I'll have to check my cameras memory stick when I get a chance. I am starting another on every similar so I'll take pics of it for sure. The build in my site is an older way of doing these so I'll do updated pics on this next one.


----------



## Pcs (Jan 31, 2012)

Wow beautiful man! If you were to make something like that for a client what would you charge?


----------



## Bill Wyko (Feb 25, 2011)

Thanks very much. If you like, PM me and I'll get you my number.


----------



## cabomhn (Jan 14, 2012)

Wow, this is quite honestly one of the nicest things I've seen hand made like this. It's really a work of art. :yes:

I actually didn't know what a humidor was before this, but I wouldn't mind trying to make a MUCH more simplified version for a family member. Really cool stuff here.


----------



## robertd (Jan 28, 2010)

WoW! absolutly beautiful!


Bob D


----------



## Poodle Head Mikey (Jan 21, 2012)

*It's stunning Bill - what is the finish ?*

It really is beautiful. What is the finish? How did you do it?

PHM
------







Bill Wyko said:


> This one has been a long time in the making. About a year off and on. It's made of Honduras rosewood, what I call flame burl maple, walnut, hard maple and spanish cedar. The finish is Advantage automotive clear coat. Should hold about 200 to 250 cigars. it weighs in at a whopping 24 lbs. Anyway, please enjoy and as always, your comments are very welcome.


----------



## Heath (Jan 29, 2012)

I absolutely love this humidor and all of your work, very beautiful and inspiring stuff. I just got done looking at your build process and it is very well done. I plan to use some of your ideas in a jewelry box I'm making for my wife for our first anniversary. I hope you don't mind. Thanks for posting your awesome work and big thanks for the step-by-step build process.


----------



## Bill Wyko (Feb 25, 2011)

You guys are too kind, I really appreciate it. As far as the finish goes, i gave up on wood finishes, noow I use automotive catalizes clear coat. Builds faster, less loading of the sand paper but it does cost a lot more. Worth it in the end though. 
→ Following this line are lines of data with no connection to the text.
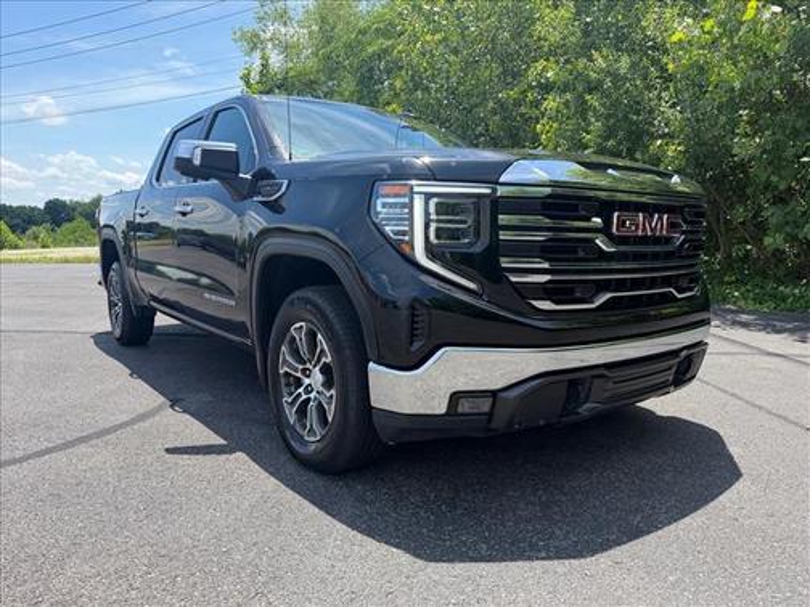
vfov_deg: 56.8
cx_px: 405
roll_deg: +1.0
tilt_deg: -7.5
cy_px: 304
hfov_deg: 71.6
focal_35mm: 24
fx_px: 562
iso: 100
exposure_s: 1/2000
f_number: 1.78
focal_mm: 6.76
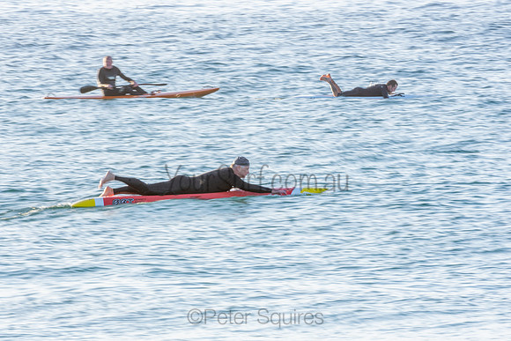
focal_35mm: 750
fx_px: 10648
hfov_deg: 2.7
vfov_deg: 1.8
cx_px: 256
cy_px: 170
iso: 100
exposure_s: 1/25
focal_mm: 500
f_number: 25
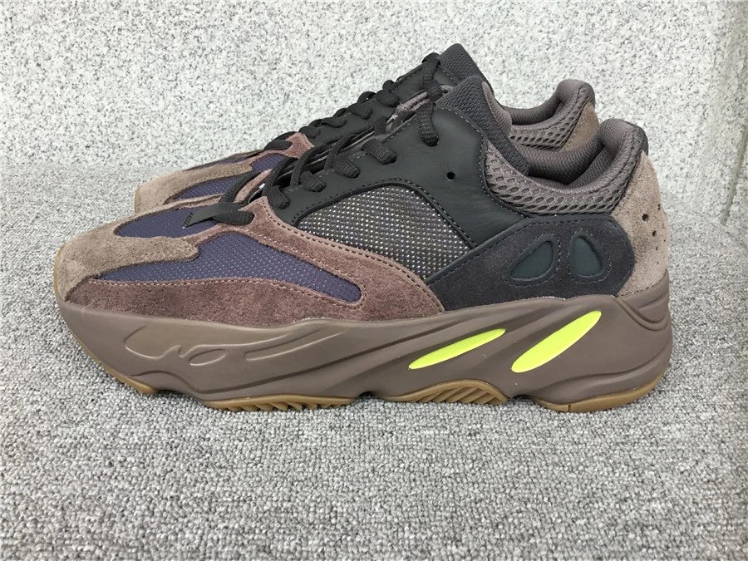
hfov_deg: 58.4
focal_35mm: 31
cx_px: 374
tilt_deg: -25.3
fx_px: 670
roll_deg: -2.3
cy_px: 280
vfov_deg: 45.4
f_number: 2.4
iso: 40
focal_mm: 3.3
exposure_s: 1/100
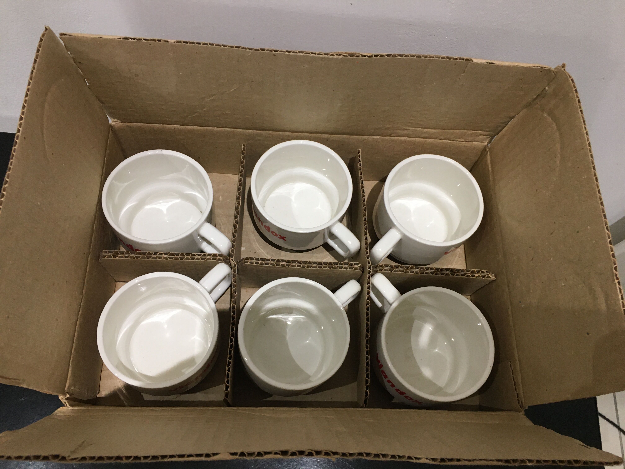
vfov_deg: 48.2
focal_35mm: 29
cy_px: 234
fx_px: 524
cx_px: 312
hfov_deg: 61.7
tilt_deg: -67.6
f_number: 2.2
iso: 100
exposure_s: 1/33
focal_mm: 4.15
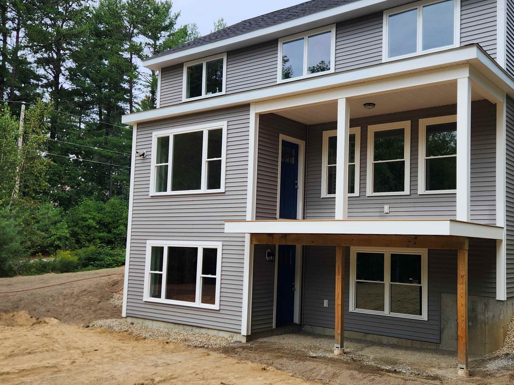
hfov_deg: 51.0
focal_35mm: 36
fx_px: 535
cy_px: 211
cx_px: 312
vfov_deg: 39.6
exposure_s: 1/978
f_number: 1.8
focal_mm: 5.4
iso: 20
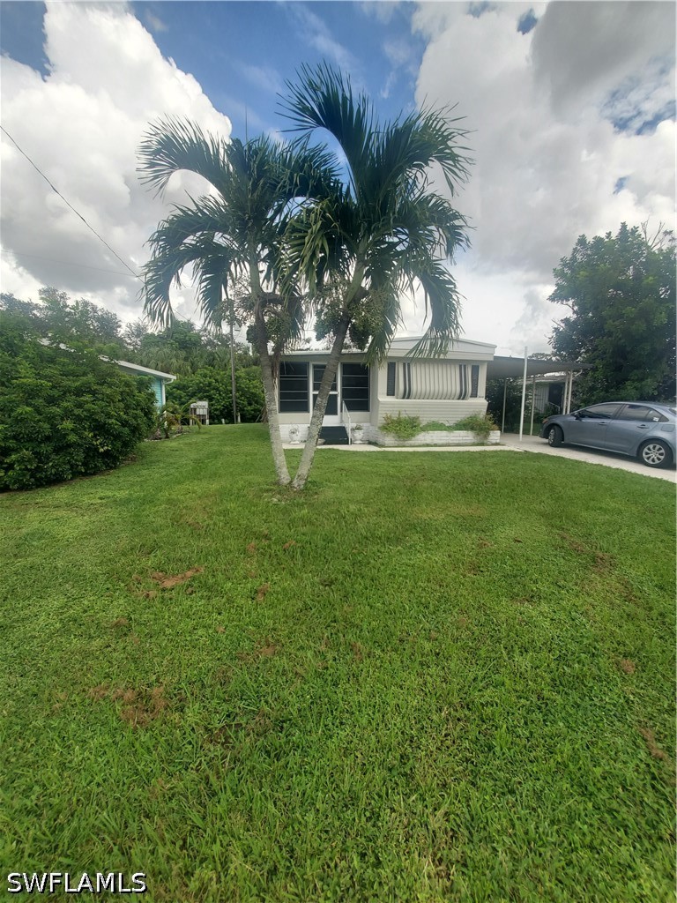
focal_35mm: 13
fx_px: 339
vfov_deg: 106.2
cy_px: 452
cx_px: 338
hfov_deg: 89.9
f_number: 2.2
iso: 50
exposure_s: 1/1008
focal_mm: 1.8
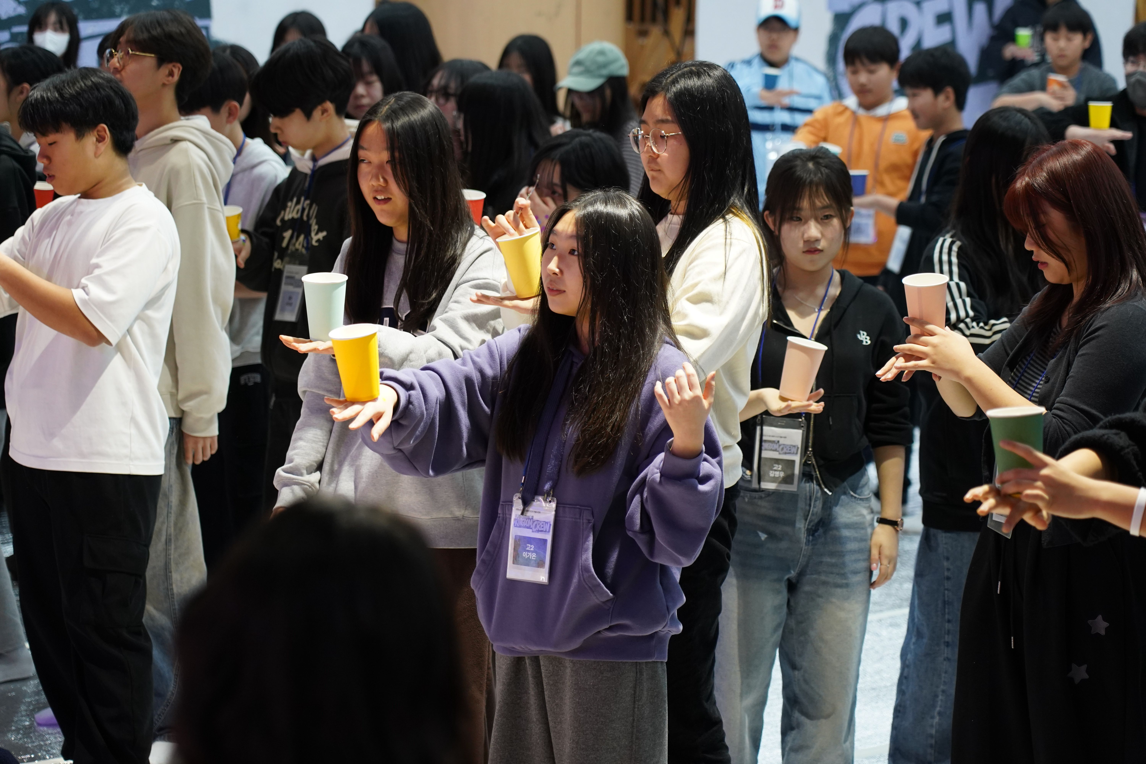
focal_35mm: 105
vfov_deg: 13.0
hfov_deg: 19.5
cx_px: 573
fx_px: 3342
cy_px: 382
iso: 2000
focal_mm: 105
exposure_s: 1/125
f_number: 4
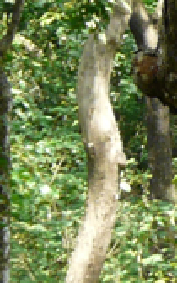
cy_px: -20
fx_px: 3867
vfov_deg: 4.2
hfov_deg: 2.5
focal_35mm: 501
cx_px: 821
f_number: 3.2
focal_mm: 10.2
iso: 100
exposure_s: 1/80
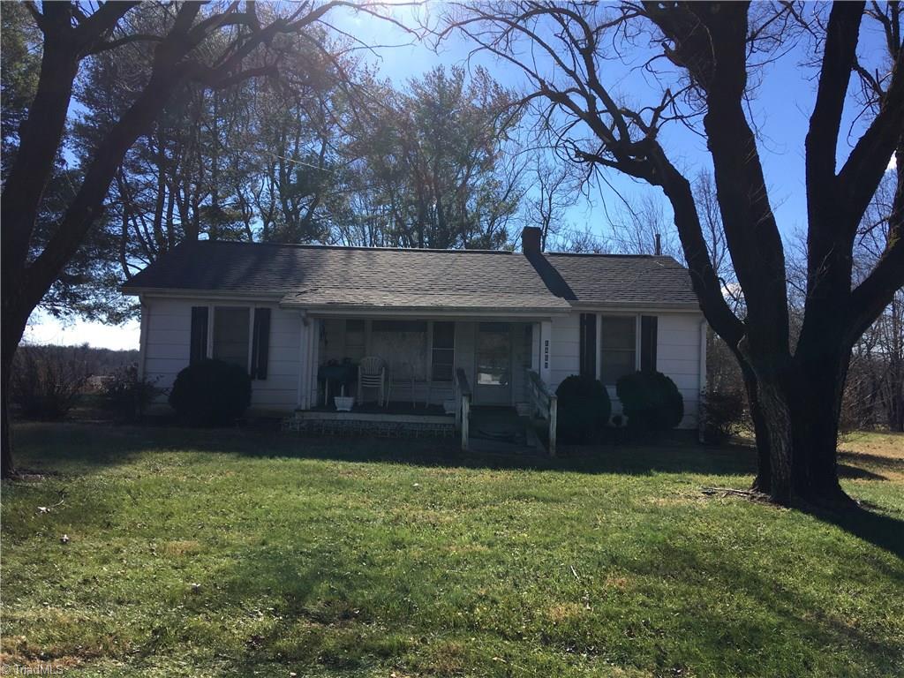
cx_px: 452
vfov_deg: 48.2
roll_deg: -1.8
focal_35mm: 29
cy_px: 339
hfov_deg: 61.7
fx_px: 757
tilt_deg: +2.3
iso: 25
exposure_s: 1/1068
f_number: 2.2
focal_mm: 4.15
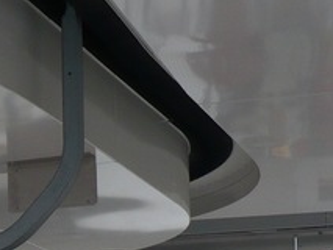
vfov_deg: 10.5
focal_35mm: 139
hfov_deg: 13.5
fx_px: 1338
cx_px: -136
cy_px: 316
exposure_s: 1/250
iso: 100
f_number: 2.8
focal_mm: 6.1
Let me know if I can help with your build. 
I'm building another one right now with Walnut & Koa. Pics to come soon.


----------



## MastersHand (Nov 28, 2010)

Gorgeous Only one thing left to do. Fill it

Sent from my iPhone using Wood Forum


----------



## Warnock (Apr 4, 2011)

Beautiful Work.

Very well done.

Thank you for sharing with us.


----------



## GoIrish (Jan 29, 2012)

A true master work.


----------



## terrysumner (Oct 5, 2008)

Bill, I do a lot of custom automotive and bike painting in my garage shop and of course that's all I use for clear coats. But that's on steel which doesn't expand and contract. Normally a hard and fast non flexible finish like that shouldn't be used on wood which does expand and contract with changes in humidity. However, maybe because of the small size of the piece and the relative stability of the environment it will be placed in, that won't present a problem. I sure do hope not!

Terry


----------



## Bill Wyko (Feb 25, 2011)

Bcuse it's mostly veneer, wood movement is almost nothing. I also seal the inside of the humidor with a copper lining to prevent mold and isolate the exterior from the humidity. I've already been through the wood movement nightmare. So far this has solved the problem. Good observation though.


----------



## paulrtools (Jan 6, 2012)

Gorgeous piece of art. Wow!!!!!!!!!!!


----------



## dat (Nov 11, 2010)

I really like the corners, you had posted about a year ago how you did that, it is nice


----------



## Wood85 (Jan 9, 2012)

THis is by far the best humidor I have ever seen! Great craftsmanship! I am so impressed!


----------



## Bill Wyko (Feb 25, 2011)

Thanks everyone, Im crazy busy but I'll post a how to on the inlay asap. I'm building another one with Walnut & Koa. In addition I'm building an entertainment center, another segmented turning, and a really crazy feature ring for a contest that has about 10,000 individual pieces. The whole vessel will be somewhere around 20,000 pieces. Then I run my car audio business about 50 hrs a week. :huh: Whew I have a lot on my plate.:blink:


----------



## Chaincarver Steve (Jul 30, 2011)

Bill Wyko said:


> Thanks everyone, Im crazy busy but I'll post a how to on the inlay asap. I'm building another one with Walnut & Koa. In addition I'm building an entertainment center, another segmented turning, and a really crazy feature ring for a contest that has about 10,000 individual pieces. The whole vessel will be somewhere around 20,000 pieces. Then I run my car audio business about 50 hrs a week. :huh: Whew I have a lot on my plate.:blink:


That is insane. I hope you show it off here when you get it done. Wow!


----------



## Lola Ranch (Mar 22, 2010)

I almost missed this! What a fantastic work of art you have produced! Everything everybody else said too.

Bret


----------



## bobindayton (Feb 22, 2012)

I am trying automotive clear coat over walnut veneer but keep getting what looks like small air bubbles in various spots. It is a car dashboard. Any ideas? Sealing with laquer sandind sealer before clear and using titebond veneer glue.


----------



## KatHelms (Feb 16, 2012)

Wow, not much more I can say that hasn't been said. Just, wow. One of my goals I set when I started woodworking a couple years ago is to make a small humidor - this is inspirational, even if I don't ever get to this level. Thanks for sharing!


----------



## Woodenhorse (May 24, 2011)

Not just your finest humidor yet but also one of the finest I have seen. Great job!


----------